Tribunal decided the said issue. Accordingly, the petitioner company cannot raise any further objection before this Court against determination of

the aforesaid issue by the Tribunal on the ground that the said issue was not expressly taken in the pleadings.

26. Chief Justice GAJENDRAGADKAR in the case of Bhagwati Prasad Vs. Shri Chandramaul, , observed as hereunder:

10. ........... If a plea is not specifically made and yet it is covered by an issue by implication, and the parties knew that the said plea was involved

in the trial, then the mere fact that the plea was not expressly taken in the pleadings would not necessarily disentitle a party from relying upon it if it

is satisfactorily proved by evidence

27. Furthermore, in terms of Section 33(2)(b), the Tribunal is required to consider whether the prima facie case for according approval is made

out and whether the conditions prescribed u/s 33(2)(b) and the proviso are satisfied or not. In doing so the Tribunal is also required to satisfy itself

that there is no statutory violation of any provision of the Act. Section 33(3) of the Industrial Disputes Act, 1947, prohibits the employer from

taking any action against any protected workman during the pendency of any proceeding. This provision is notwithstanding the provision contained

in Sub-section (2) of Section 33 of the Industrial Disputes Act. In other words, in arriving at its conclusion, the: Tribunal is required to go into the

issue as to whether a workman is a protected workman and satisfy itself before according approval in terms of Section 33(2) of the Industrial

Disputes Act. In other words, the provisions; contained in Sections 33(2) and 33(3) of the Industrial Disputes Act are required to be read in

conjunction and the requirement of Section 33(3) has to be satisfied before the Tribunal could accord its approval u/s 33(2)(b). Therefore, the

Tribunal was within its'' right to go into this question and the Tribunal has not committed illegality or irregularity in framing the said issue and going

into the same or deciding the same. Moreover, the issue having been decided upon notice to the respective parties and also after affording full

opportunity to all the parties, it is no longer open to the writ petitioner to raise the said issue again in this petition.

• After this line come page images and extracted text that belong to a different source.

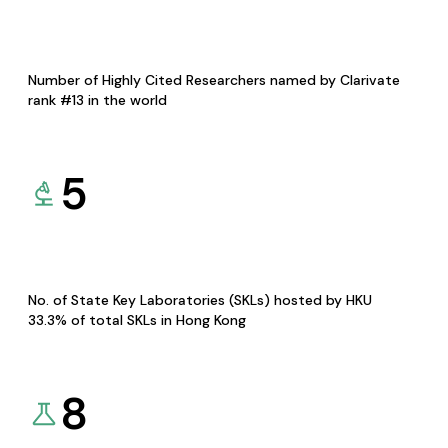
Number of Highly Cited Researchers named by Clarivate
rank #13 in the world
5
No. of State Key Laboratories (SKLs) hosted by HKU
33.3% of total SKLs in Hong Kong
8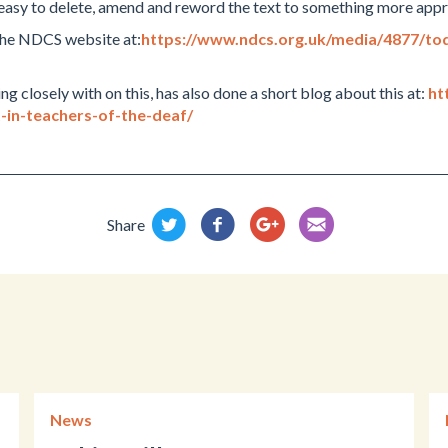
 easy to delete, amend and reword the text to something more appr
 the NDCS website at:
https://www.ndcs.org.uk/media/4877/to
closely with on this, has also done a short blog about this at:
ht
-in-teachers-of-the-deaf/
Share
News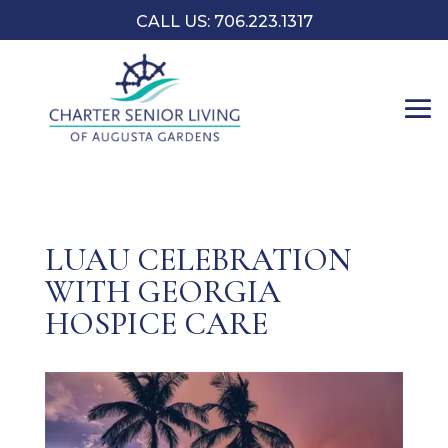
CALL US: 706.223.1317
LUAU CELEBRATION
WITH GEORGIA
HOSPICE CARE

28. It was also urged before this Court by the learned counsel of the petitioner company that the petitioner company never received any written

communication from the union under Rule 71(1) of the West Bengal Industrial Disputes Rules, 1958 and the signature appearing in the Peon Book

regarding acceptance of the alleged communication of the said union under Rule 71(1) being disputed, the Tribunal could not have come to a

conclusion that the notice as required under Rule 71(1) of the West Bengal Industrial Disputes Rules was duly received by the company.

29. In my view, the aforesaid question cannot be agitated in the instant writ petition as there is a clear finding of fact by the Tribunal to the following

effect and specifically mentioned in the Order No. 7 dated May 19, 1999 passed by the learned Judge of the said Tribunal:

It is also admitted position of both the I parties that following the provisions of Rule 71(1) of the W.B.I.D. Rules the said union informed the

names of the Office Bearers and the names of the protected persons vide letter dated May 30, 1998. The company duly received such letter

putting signature in the Peon Book but the company has not made any communication to the union following the provisions of Rule 71(2) of the

W.B.I.D. Rules.

30. After admitting the position before the Tribunal, the petitioner company cannot re-open the issue before this Court in the present writ petition.

31. For the aforementioned reasons, I find no infirmity and/or irregularity in the impugned decision of the learned Judge of the Tribunal and

therefore, I am not inclined to interfere with the said impugned order passed by the learned Judge of the Tribunal. In my view, this writ petition is

devoid of any merit and accordingly, the same is dismissed.

32. There will be, however, no order as to costs.

33. The parties are directed to act on the basis of the operative portion of the signed copy of the minutes of this order on the usual undertaking.